• **SET PROBLEM 1**:
Answer these questions from the column on the UCT student survey:
(a) Which student newspaper published the survey?
(b) How many students were polled?
(c) Which organization reported the newspaper to the South African Human Rights Commission?
• **SET PROBLEM 2**:
In the records, copy out the lines that start with the line containing "country: Bolivia" and run through the line containing "catalogue / barcode: US 3027919".

• **SOURCE EXCERPT**:

────

Despite the many columns I’ve written on the dangers of jumping to easy conclusions, the UCT student survey ranking how attractive various “races” are provided a reminder of how difficult it can be to follow one’s own advice. Especially with regard to emotive topics, the moral outrage machine can be quite seductive.
So it was that I found myself joining the initial chorus of judgement, tweeting that the survey, published in the student newspaper Varsity, was “embarrassing”. Yes, it was embarrassing, so I don’t think I said anything false. But when a member of UCT’s staff says that something is embarrassing, he’s not only reporting on but also helping to create the institution’s reputation, and words should perhaps be chosen more carefully.
There were elements of this that should rightly be called embarrassing, but levelling this charge was inseparable from a charge that frequently accompanied it – namely that the survey itself was also racist (for some, that Varsity, its editor, or even the university was racist too).
In a moment of impressive ambulance-chasing, the Young Communist League of SA reported Varsity to the South African Human Rights Commission, saying that “the article and its alleged survey were always leading to inculcate a culture of one race being the jewel of all others. It is despicable to read and should not have been published, even more so that we were without the full details of the survey”.
That’s simply confused, and a prime example of how moral hysteria commands the parts of the brain normally reserved for thinking. There’s no reason to think that the survey didn’t happen (“alleged”), because it doesn’t report anything at all surprising.
Then, it’s implausible to suggest that the survey will itself play a causal role in generating racist attitudes.
Lastly, yes, it is uncomfortable to read that students are ranking races on their perceived attractiveness. But if it’s true that they are doing so, there’s nothing racist about reporting on this – the racism would be in the students’ motivations for ranking the people in question as they do, with the student journalist doing a better or worse job of putting this information into some context.
What people (including me) missed at first is that the journalist, QamranTabo, did a rather good job of putting this into context via the article that accompanied it. The primary failings of the piece in question were the headline chosen for the survey, and the scientific illiteracy of the survey itself. Tabo had no evidence for the claim that this was how “UCT” would vote, rather than how the 60 students polled actually did vote.
Normally, when we see a pie chart reflecting the views of 60 respondents as if they are significant, we’d simply laugh it off as an embarrassingly poor piece of research. It wouldn’t be the sort of thing that attracts such levels of outrage that it ends up on local lampposts or even in the Daily Mail, providing the opportunity to add further misinformation in the form of a claim that UCT decided to scrap race-based admissions policies in February (the new policy is still being debated, and will be designed to focus explicitly on redress).

────

• **RECORDS TO PROCESS**:

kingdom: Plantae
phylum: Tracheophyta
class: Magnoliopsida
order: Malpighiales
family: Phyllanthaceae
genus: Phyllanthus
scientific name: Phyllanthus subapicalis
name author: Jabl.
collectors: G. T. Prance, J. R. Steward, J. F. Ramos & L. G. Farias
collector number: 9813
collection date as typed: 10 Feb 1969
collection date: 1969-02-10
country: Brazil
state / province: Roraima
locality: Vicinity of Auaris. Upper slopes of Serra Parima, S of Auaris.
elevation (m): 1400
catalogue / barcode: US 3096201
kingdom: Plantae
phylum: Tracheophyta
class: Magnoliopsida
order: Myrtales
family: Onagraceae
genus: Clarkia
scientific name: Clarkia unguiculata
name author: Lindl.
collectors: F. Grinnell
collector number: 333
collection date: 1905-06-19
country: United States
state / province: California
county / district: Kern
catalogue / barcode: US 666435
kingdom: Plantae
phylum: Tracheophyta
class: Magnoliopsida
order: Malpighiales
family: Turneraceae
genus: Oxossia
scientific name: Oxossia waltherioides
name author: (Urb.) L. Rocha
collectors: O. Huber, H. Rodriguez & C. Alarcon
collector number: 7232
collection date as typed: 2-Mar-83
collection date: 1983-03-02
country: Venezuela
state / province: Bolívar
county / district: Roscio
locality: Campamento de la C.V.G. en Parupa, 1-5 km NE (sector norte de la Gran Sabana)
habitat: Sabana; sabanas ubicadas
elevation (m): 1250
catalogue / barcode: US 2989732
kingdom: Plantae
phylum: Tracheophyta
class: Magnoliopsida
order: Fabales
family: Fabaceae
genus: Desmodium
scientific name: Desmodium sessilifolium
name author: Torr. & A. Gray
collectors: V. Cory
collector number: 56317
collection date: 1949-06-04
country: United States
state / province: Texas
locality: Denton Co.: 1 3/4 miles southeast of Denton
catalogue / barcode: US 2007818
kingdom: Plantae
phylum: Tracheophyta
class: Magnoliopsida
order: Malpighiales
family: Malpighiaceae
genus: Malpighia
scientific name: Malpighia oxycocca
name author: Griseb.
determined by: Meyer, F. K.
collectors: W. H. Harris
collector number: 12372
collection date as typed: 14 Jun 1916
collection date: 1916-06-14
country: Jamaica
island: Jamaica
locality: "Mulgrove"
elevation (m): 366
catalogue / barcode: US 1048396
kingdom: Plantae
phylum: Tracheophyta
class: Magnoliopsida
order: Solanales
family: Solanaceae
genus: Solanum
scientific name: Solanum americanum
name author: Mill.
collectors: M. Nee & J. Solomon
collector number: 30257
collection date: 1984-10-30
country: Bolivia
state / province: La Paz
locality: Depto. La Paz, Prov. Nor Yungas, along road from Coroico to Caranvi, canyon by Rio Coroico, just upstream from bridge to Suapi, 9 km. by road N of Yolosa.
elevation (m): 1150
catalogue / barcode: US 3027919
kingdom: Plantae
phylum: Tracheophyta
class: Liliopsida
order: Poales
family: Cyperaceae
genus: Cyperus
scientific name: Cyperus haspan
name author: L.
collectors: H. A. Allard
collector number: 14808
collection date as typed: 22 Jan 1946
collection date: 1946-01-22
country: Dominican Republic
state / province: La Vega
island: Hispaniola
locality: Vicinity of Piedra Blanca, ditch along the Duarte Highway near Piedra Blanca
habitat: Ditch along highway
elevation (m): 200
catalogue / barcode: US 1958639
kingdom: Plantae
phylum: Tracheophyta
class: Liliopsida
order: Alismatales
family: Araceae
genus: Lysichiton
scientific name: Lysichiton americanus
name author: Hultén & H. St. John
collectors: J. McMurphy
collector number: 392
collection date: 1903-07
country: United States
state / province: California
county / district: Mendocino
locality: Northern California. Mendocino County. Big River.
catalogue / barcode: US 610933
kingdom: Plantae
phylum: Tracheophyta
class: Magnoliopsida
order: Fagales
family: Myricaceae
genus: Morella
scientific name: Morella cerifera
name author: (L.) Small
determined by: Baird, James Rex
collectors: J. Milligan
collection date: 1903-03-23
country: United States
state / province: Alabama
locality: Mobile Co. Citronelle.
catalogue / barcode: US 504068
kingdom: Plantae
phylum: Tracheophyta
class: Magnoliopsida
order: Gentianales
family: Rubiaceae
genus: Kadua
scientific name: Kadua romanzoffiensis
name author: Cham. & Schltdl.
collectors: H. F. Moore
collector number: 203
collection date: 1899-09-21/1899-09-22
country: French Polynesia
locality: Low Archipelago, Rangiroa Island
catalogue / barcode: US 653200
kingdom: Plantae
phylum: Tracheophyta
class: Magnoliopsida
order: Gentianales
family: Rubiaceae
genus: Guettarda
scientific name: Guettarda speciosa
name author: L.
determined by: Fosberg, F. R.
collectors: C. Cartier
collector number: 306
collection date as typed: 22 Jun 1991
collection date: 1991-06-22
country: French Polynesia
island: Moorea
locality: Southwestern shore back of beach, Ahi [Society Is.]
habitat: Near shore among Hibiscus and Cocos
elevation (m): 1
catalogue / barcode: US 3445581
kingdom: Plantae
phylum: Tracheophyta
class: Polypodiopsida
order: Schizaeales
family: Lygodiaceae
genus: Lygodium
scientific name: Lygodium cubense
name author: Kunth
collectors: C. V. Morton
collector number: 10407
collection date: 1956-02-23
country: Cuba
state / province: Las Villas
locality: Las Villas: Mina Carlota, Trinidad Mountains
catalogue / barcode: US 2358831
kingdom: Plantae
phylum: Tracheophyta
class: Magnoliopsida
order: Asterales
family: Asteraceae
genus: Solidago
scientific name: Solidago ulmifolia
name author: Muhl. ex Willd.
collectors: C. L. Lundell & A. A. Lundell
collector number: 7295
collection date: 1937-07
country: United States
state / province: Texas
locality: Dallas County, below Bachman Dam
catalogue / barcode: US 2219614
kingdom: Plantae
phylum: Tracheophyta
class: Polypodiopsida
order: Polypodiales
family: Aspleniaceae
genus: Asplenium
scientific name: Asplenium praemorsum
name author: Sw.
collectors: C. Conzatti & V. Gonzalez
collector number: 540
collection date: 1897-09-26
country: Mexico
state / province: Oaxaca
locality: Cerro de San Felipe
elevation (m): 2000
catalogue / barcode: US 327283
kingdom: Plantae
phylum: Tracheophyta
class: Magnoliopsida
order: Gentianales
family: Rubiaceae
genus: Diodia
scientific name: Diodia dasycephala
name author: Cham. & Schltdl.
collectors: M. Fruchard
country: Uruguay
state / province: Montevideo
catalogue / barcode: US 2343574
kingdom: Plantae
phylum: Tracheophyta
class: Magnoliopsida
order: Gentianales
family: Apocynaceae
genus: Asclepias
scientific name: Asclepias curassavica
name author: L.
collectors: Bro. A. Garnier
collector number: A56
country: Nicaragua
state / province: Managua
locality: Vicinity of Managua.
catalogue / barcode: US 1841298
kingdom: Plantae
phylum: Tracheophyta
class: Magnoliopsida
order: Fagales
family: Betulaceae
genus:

────

• **RIGHT ANSWER 1**:
(a) Varsity
(b) 60
(c) The Young Communist League of SA

• **RIGHT ANSWER 2**:
country: Bolivia
state / province: La Paz
locality: Depto. La Paz, Prov. Nor Yungas, along road from Coroico to Caranvi, canyon by Rio Coroico, just upstream from bridge to Suapi, 9 km. by road N of Yolosa.
elevation (m): 1150
catalogue / barcode: US 3027919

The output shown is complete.